---------- TEXT FOR ANALYSIS

1995 Score Summit #42 Andres Galarraga
Not every card of Andres Galarraga can be a relic, but it's one of just a few I received from 1995 Score Summit. It's surprisingly thick, and a rarely-seen set in these parts. The team logo scans even a little better than it looks in person, an eye-catching gold medallion on a white background.

The card back is unusual. It breaks down his monthly statistics into a grid, which is then overlaid on a baseball diamond. It's a bit hard to decipher, and is a bit depressing, because the months of August and September 1994 are conspicuous strike-impacted columns of zeroes. Of all the years to give out monthly stats, 1994 is a terrible pick. Galarraga experienced a season-ending injury in late July 1994, so his August looks even worse than other players in this set, but in effect, he only lost a couple weeks of playing time.

1995 Score Summit #42 Andres Galarraga (Reverse)
At least the photo on the back is a good one. It shows Galarraga in the dugout holding a "Catch the Fever" pennant, likely an item of fan memorabilia he was asked to sign. He also has those wraparound shades that everyone was sporting in the 1990s.

1995 Score Summit #149 Juan Acevedo (RC)

--------------------

• _WHAT YOU SHOULD DO_
Please answer these questions about the Andres Galarraga card text:
(a) What color is the team logo medallion, and what background is it on?
(b) Which months on the card back show columns of zeroes?
(c) What is Galarraga holding in the photo on the back?

---------- INFORMATION SUPPLIED

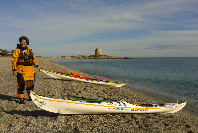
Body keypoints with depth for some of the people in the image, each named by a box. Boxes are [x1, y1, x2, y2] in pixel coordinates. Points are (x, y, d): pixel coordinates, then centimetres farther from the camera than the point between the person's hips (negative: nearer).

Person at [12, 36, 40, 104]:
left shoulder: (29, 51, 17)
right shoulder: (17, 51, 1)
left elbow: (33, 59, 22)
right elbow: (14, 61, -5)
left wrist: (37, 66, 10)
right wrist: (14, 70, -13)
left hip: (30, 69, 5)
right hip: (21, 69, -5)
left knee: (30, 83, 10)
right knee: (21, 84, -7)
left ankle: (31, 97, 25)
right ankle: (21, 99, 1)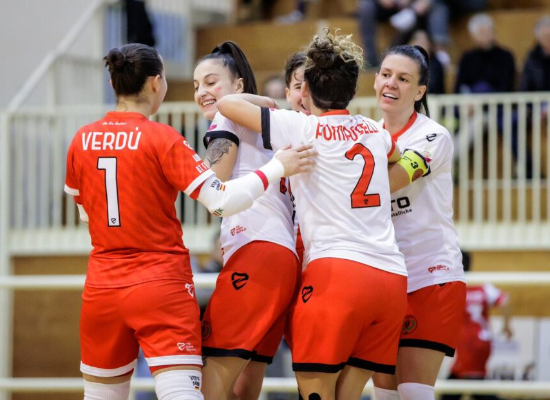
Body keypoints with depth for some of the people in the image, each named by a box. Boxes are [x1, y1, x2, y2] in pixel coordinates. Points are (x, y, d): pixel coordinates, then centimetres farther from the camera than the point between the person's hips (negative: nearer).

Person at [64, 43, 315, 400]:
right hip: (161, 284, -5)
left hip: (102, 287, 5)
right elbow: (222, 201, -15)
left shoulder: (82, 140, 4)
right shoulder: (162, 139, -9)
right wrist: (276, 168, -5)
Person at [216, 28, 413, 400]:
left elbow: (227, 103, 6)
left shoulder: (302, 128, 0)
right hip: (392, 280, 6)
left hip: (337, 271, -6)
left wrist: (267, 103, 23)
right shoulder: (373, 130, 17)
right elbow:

--------------------

• _ANSWER FOR THE TASK_
(a) Gold, on a white background.
(b) August and September 1994.
(c) A "Catch the Fever" pennant.